As President Obama focused much of his first year in office (and the bulk of the U.S.-Russian relationship) on the issue of global disarmament, at home, the administration proposed in its first budget, a long-term vision for the U.S. defense budget worthy of a second rate European power. Thomas Donnelly and Gary Schmitt listed the problematic cuts:
“The termination of the F-22 Raptor program at just 187 aircraft inevitably will call U.S. air supremacy — the salient feature, since World War II, of the American way of war — into question… The U.S. Navy will continue to shrink below the fleet size of 313 ships it set only a few years ago… Mr. Gates has promised to ‘restructure’ the Army’s Future Combat Systems (FCS) program, arguing that the lessons of Iraq and Afghanistan have called into question the need for new ground combat vehicles… The proposed cuts in space and missile defense programs reflect a retreat in emerging environments that are increasingly critical in modern warfare.”
Donnelly and Schmidt argued that the recommended cuts “are the opening bid in what, if the Obama administration has its way, will be a future U.S. military that is smaller and packs less wallop.”
During Obama’s first year in the White House, the President has repeatedly sought to strike out on a new, more humble course for American foreign policy. As we see in the examples above, such efforts have been rebuffed at virtually every turn. Charles Krauthammer wrote that “decline is a choice.” While Barack Obama has, so far, chosen to steward an American decline, he did envision a manageable descent. But looking at the evidence of the past year, the President seems to have spurred something closer to a mini-freefall.

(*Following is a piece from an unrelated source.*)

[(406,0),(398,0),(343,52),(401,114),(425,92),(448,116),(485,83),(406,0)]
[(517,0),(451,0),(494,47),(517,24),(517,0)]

When faced with the reality of American commitments to fledgling democracies in Iraq and Afghanistan, the President chose to give his commanders on the ground the resources required for victory. The unfortunate realities of international politics will present him with similar dilemmas in the years ahead. It remains unclear whether the fortitude he has shown on Iraq and Afghanistan will be replicated in addressing other issues. The choice between accepting American decline and embracing America’s global responsibilities is still his to make.